The skaters of Hall County are more than ready for a place near home they can skateboard without getting in trouble.

Mary Paglia, owner of the Upper Deck Skate Shop in Gainesville, said she is excited to see local governments recognizing the growing need for a skate park.

Hall County is planning a skating facility in the Cool Springs park, a community center and park that will be built in West Hall.

"I think it’s a very progressive step and maybe it’s the first step," Paglia said. "There’s just not been any interest in Gainesville to accommodate skaters."

With no facilities, skaters often skate in shopping centers and on sidewalks — which gets them in trouble with not only property owners but with the law.

The Gainesville square is a popular spot for skaters.

Gainesville Police Chief Frank Hooper said there is a city ordinance against skating on sidewalks.

"It prohibits the use of coasters or roller skates, which skateboards would fall into that category, in crosswalks," Hooper said.

Hooper said the purpose of the ordinance is to improve safety for pedestrians and to prevent damage from skating on public property.

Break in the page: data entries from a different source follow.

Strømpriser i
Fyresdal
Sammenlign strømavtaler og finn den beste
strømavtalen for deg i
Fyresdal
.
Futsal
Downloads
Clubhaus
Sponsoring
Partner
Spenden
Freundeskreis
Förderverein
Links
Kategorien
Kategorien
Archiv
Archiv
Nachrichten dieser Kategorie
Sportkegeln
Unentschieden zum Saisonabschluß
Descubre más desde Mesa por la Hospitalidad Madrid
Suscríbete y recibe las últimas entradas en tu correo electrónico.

The police are also called if skaters are on private property.

"They can be charged with criminal trespass," Hooper said. "Most of the time they’re very cooperative when we ask them to leave."

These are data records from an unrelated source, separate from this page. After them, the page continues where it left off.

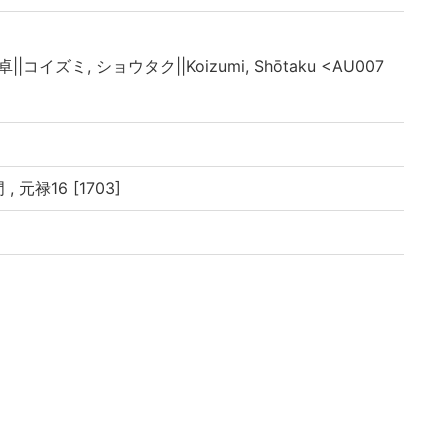
卓||コイズミ, ショウタク||Koizumi, Shōtaku <AU007
>
 元禄16 [1703]
禄十六年癸未月旅王春日徳丙辰」による
春, 巻之2: 夏, 巻之2末: 秋, 巻之3: 冬
録
7丁, 巻之2末: 28-48丁, 巻之3: 38丁, 附録: 30丁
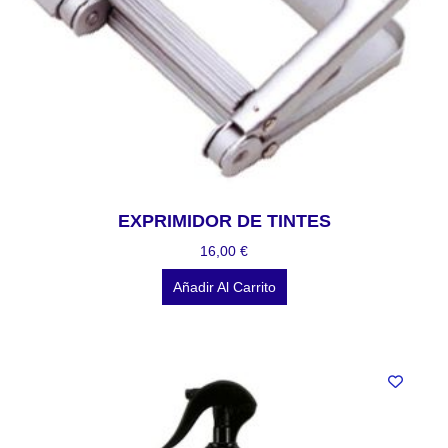
EXPRIMIDOR DE TINTES
16,00
€
Añadir Al Carrito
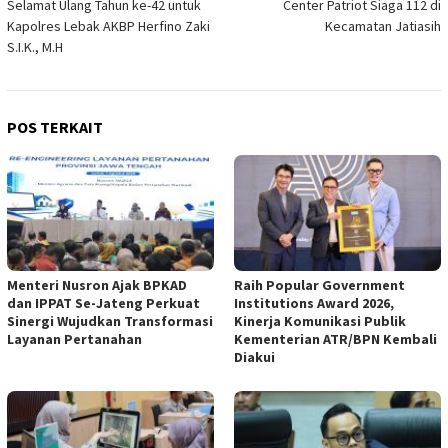
Selamat Ulang Tahun ke-42 untuk
Center Patriot Siaga 112 di
Kapolres Lebak AKBP Herfino Zaki
Kecamatan Jatiasih
S.I.K., M.H
POS TERKAIT
Menteri Nusron Ajak BPKAD
Raih Popular Government
dan IPPAT Se-Jateng Perkuat
Institutions Award 2026,
Sinergi Wujudkan Transformasi
Kinerja Komunikasi Publik
Layanan Pertanahan
Kementerian ATR/BPN Kembali
Diakui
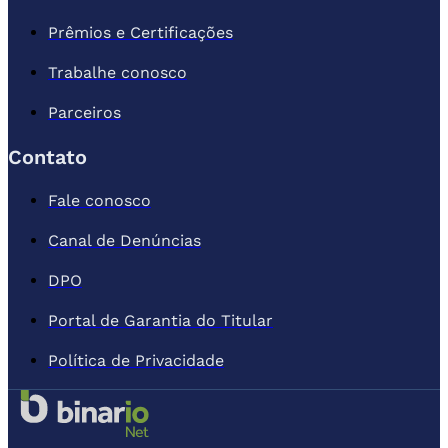
Prêmios e Certificações
Trabalhe conosco
Parceiros
Contato
Fale conosco
Canal de Denúncias
DPO
Portal de Garantia do Titular
Política de Privacidade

Hooper said over the years he has seen skating rise and dip in popularity, but currently he sees a high number of skaters.

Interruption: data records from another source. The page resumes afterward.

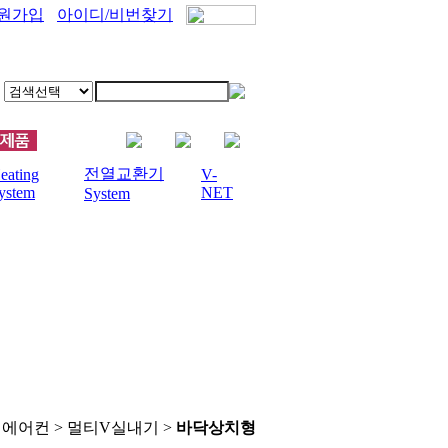
원가입
아이디/비번찾기
전열교환기
eating
V-
ystem
NET
System
에어컨 > 멀티V실내기 >
바닥상치형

He said the Cool Springs facility will likely help fix some of the clashes between property owners and skaters.

"It would give folks a place to do this activity," Hooper said.

Hall County Parks and Leisure Director Greg Walker said he was a little surprised when he came to the county more than a year ago and realized there were no skating facilities.

"When I was first hired here that was one of the things we identified, that for the 11th largest county in the state of Georgia not to have that type facility, we weren’t meeting the needs of the skate community," Walker said. "I think the time’s come to really meet the needs of our public, and our public’s changed."

Walker said most larger counties in Georgia, including surrounding counties like Gwinnett, have popular skate parks.

"Every skate park that I’ve been to since we started this (Cool Springs) process has been very well-attended," Walker said.

Paglia said the majority of her customers are teenage boys.

"My youngest skater is 3 years old ... I have skaters that are 40. The bulk of them are 12 to 18." Paglia said. "It’s a big thing with the Hispanic community."

Paglia said skating provides teenagers with a productive activity that keeps them away from gangs and drugs.

"It teaches kids how to work with their boards, they learn how to use tools," Paglia said. "All they want to do is be around kids their own age and skateboard."

Cameron Sullens, 15, said his favorite thing about skating is the excitement.

"It’s the adrenaline rush and knowing you just landed something," Sullens said.

Though he has been injured attempting skate stunts before, Sullens said it’s "well worth" it because of the positive aspects of skating.

"After a while the fear goes away and you get used to it," Sullens said.

Gainesville Middle School student Luis Flores, 14, said he enjoys skateboarding because he can tell he improves over time.

"I want to keep trying my limit with skating," Flores said. "You keep going to a new level, everyday you improve."

Flores is anxious for the skate park to be built at Cool Springs.

"We get in trouble when we just want to have fun," he said.